4. Parents matter, enormously. What I have found echoes everything I found in school – the more you seek to reach out to parents, the better everything goes. They are the expert in their child and I am the expert in teaching children. I pride myself on the good comms with parents – I ask them before teaching the kid for the first time whether there is anything they could share which would help me to make the class fun and informative for them. This info is golden. When the parents realise I am putting into practice what they are saying, it makes the learning more meaningful for everyone, and trust can build. It has meant that when I have had to have difficult conversations – twice this has happened – I have had the confidence to speak to parents candidly too.

5. Kids need connection, and grow from it. My most successful class has been the Iliad Project. One week, on the second evening of five, I had some time to kill and invited the kids to stay on the Zoom for a while longer so they could chat and get to know each other.

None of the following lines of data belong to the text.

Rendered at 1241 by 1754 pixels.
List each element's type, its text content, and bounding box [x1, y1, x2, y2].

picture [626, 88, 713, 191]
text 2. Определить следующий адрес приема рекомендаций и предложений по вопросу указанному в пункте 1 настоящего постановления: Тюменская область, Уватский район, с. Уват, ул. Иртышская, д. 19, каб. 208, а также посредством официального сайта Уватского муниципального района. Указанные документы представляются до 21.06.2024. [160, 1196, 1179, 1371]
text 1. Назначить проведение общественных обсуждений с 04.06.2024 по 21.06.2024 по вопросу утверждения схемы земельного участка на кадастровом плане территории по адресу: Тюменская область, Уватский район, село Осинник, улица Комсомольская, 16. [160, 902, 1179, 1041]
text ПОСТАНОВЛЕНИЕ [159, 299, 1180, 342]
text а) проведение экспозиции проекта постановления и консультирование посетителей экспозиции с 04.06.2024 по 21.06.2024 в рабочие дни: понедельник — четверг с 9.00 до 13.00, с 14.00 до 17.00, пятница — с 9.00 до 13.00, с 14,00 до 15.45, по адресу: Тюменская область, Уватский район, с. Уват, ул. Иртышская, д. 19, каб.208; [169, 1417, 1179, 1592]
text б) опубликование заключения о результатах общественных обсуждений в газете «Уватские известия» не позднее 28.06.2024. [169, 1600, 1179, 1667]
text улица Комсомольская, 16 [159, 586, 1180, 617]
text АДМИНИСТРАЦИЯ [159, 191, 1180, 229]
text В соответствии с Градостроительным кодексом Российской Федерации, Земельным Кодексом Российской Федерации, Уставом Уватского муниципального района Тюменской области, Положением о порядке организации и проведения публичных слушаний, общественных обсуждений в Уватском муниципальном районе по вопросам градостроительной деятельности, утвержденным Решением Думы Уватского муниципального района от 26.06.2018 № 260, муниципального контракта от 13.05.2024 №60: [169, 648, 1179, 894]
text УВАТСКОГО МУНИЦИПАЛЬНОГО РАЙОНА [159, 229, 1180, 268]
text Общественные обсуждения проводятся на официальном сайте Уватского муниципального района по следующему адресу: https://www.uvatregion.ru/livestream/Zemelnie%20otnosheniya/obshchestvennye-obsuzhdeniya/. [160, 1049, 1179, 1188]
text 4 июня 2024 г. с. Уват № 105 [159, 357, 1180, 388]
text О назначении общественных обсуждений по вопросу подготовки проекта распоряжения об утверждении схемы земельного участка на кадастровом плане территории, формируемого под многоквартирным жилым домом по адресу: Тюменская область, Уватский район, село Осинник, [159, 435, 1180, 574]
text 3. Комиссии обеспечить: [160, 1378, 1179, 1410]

They were very good in class before – they were attentive, interactive and thoughtful – but the whole dynamic changed after they had gained that time to be social with each other. They wanted to see each other’s talents and oddities – one kid brought his pet ducks along, another a haunted doll; one kid taught martial arts to everyone, another shared his short story collection – and this shifted the dynamic for the whole week. They were not 10 atomised children seeking the attention of a teacher. They were a group of 10 kids learning together with a teacher – they gave space for each other, and seemed more interested in each other’s ideas. I am more conscious of how I build the social interaction into our classes now – it can work online.

6. Children’s social culture is incredibly globalised. It is mind-boggling to me that kids in Jakarta, the Maldives, Tallinn, Dublin, California and New Delhi can have sampled from so much of the same social and cultural platter. They watch many of the same YouTube channels and share the same memes. They are obsessed with Percy Jackson (in my classes, anyway). They share similar slang. They wear similar brands of clothing. They read similar books and listen to the same music. I am not saying this is good thing, but it certainly eye-opening, and is something to take account of as a teacher.

7. Online small-group teaching is real teaching. I genuinely did explore Outschool out of curiosity, rather than seeing it as a viable form of income. The thing that surprised me was the depth of the learning and the relationships. There are some kids who I have been teaching in different classes for about 4 hours a week. There are some kids locked down in very isolated parts of the world for whom their Outschool lessons have been their main connection with the outside world. I have taught some of these kids long enough, in the small group setting, that I dare say I know them better than I know some of the kids I work with in school face-to-face. Next year, there are some kids dotted around the world for whom I am their main educator, with their place in my class being supported by their school district. Isn’t that mad?

8. It can be financially viable to do this. I’ll avoid the vulgarity of detailed money-talk, but I am “doing well” on Outschool. I invested a stupendous amount of time in it in the first few months, and am now seeing the rewards of that. Outschool is currently my main source of income and it is keeping my kitchen cupboards stocked up.

If you were interested in teaching on there too, I’d be happy to let you know how to set up and get started. It would be nice to have some more local teachers on there. Here is my referral link.

I have learned absolutely loads about what it means to be a teacher through Outschool. I see how it does not absolutely require a physical classroom. In my opinion, it is about knowledge, curiosity, questions, story, humour and relationships.

One thought on “Teaching on Outschool: Learning Lockdown Lessons

  1. This is a great post, Jonny. It’s fascinating that, in a novel, extraordinary context you have re-invented yourself while still remaining absolutely true to who you are and what you believe in. All credit to you – and very best wishes as you continue with the adventure.